13. Update 26. März 2020 um 17:40 Uhr [Schlussmeldung]
Um 16:15 Uhr – nach 101 Stunden – beendete die Feuerwehr der Verbandsgemeinde Otterbach-Otterberg den Einsatz in der Ringstraße. Bürgermeister Harald Westrich übergab die Einsatzstelle an die Vertreter des Unternehmens.
Die Haupt- und Ringstraße sind zum Teil noch gesperrt, weil das Technische Hilfswerk (THW) weiterhin im Einsatz ist. Sie betreiben noch die Bypassleitung. Auch die Staumauer im Grafenthaler Bach steht noch. Erst am Freitag liegen die Ergebnisse der Wasseranalyse vor. Danach werden die abschließenden Maßnahmen in diesem Bereich durchgeführt und geprüft, ob die Sperrungen aufgehoben werden können.
12. Update 26. März 2020 um 10:00 Uhr
Die Warnungen für Otterberg, wie beispielsweise Fenster und Türen geschlossen zu halten, wurden inzwischen aufgehoben.
Zum Teil sind die Haupt- und die Ringstraße noch gesperrt.
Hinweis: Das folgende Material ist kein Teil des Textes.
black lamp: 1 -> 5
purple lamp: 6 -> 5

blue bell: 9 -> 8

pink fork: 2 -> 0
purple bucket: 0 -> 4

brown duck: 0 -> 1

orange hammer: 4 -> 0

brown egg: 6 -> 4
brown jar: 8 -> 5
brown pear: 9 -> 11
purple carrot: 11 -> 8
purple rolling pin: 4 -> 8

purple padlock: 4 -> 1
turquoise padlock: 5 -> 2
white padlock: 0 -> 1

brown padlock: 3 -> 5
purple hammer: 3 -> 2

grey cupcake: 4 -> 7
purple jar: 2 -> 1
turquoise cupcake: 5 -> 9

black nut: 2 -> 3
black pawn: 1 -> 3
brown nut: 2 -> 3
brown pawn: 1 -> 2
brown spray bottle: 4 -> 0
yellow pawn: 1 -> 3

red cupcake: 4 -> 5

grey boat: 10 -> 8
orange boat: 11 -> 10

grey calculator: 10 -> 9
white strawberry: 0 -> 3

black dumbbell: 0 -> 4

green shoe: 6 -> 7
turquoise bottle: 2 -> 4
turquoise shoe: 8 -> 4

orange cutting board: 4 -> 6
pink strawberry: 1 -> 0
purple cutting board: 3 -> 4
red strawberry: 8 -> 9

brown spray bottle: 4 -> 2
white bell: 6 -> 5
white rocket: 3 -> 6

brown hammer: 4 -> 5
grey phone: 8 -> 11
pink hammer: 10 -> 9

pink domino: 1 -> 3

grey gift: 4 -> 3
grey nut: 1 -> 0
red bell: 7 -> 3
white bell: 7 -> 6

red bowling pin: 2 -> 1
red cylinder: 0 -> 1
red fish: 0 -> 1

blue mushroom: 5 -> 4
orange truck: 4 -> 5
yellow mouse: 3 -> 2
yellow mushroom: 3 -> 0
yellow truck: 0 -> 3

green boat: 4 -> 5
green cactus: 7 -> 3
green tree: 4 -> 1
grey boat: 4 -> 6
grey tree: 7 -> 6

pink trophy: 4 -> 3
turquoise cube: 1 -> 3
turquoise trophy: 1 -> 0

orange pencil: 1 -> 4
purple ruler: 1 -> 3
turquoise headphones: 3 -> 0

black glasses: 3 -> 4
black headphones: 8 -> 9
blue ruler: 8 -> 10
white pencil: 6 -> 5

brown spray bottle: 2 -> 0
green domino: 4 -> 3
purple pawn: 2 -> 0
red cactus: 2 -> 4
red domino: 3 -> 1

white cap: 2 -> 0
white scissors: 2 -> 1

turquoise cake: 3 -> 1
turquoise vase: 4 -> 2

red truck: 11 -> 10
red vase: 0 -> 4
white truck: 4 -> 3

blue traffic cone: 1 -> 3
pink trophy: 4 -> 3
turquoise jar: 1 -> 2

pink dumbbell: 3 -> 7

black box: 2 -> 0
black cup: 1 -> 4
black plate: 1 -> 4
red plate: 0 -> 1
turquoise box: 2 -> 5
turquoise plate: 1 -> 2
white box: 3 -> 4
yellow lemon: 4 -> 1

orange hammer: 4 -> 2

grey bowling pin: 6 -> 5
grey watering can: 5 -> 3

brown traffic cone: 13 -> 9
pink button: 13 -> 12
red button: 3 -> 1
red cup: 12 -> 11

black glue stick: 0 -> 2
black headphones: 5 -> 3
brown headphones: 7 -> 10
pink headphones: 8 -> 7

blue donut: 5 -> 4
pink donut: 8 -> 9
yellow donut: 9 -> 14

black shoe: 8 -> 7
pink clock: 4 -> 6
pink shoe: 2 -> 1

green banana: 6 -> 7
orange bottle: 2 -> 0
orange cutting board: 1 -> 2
Auch einige Wege im Bereich der Einsatzstelle sind noch nicht begehbar.
Vermutlich werden im Tagesverlauf die Nachlöscharbeiten enden. Derzeit liegt der Schwerpunkt auf der Halle 3. In der Halle 1 wurde während der letzten Stunden ebenfalls Nachlöscharbeiten durchgeführt.
Ein Großteil des kontaminierten Löschwassers wurde abtransportiert und lagert derzeit in einem Becken einer ehemaligen Kläranlage. Während des heutigen Tages wird das restliche Löschwasser noch abgefahren.
Sobald die derzeitigen Maßnahmen beendet sind, wird die Einsatzstelle an das Unternehmen übergeben. Es erfolgt eine Abschlussmeldung.
11. Update 25. März 2020 um 10:00 Uhr



Während der Nachtstunden rückte das Technische Hilfswerk (THW) an. Die Helferinnen und Helfer der Ortsverbände Frankenthal und Speyer haben eine Schlauchleitung um das Betriebsgelände gelegt. Wasser wird in der Ringstraße aus dem Grafenthaler Bach herausgepumpt und läuft an der Stadthalle in den Otterbach. Der Bachbereich, der unter anderem unter dem Industriebetrieb verläuft, dient derzeit der Löschwasserrückhaltung. In der Ringstraße wurde der Kanaleingang mit einer Blase verschlossen. Kurz vor der Einmündung an der Stadthalle wurde aus Sandsäcken und Planen eine Staumauer errichtet. Zum einen wird das Wasser zum Löschen benutzt und zum anderen wird es mit Saugfahrzeugen in ein Sammelbecken transportiert. Damit soll eine Kontamination des Gewässers verhindert werden. Es wird entsorgt.
Der Ortsverband Hauenstein brachte Kraftstoff zur Einsatzstelle. Maximal 5000 Liter pro Minute kann die spezielle Pumpe des THW fördern.
In der dritten Halle werden derzeit die Nachlöscharbeiten durchgeführt. Der Abrissbagger unterstützt diese Arbeiten. Vermutlich endet gegen Mittag der seit Sonntag dauernde Einsatz.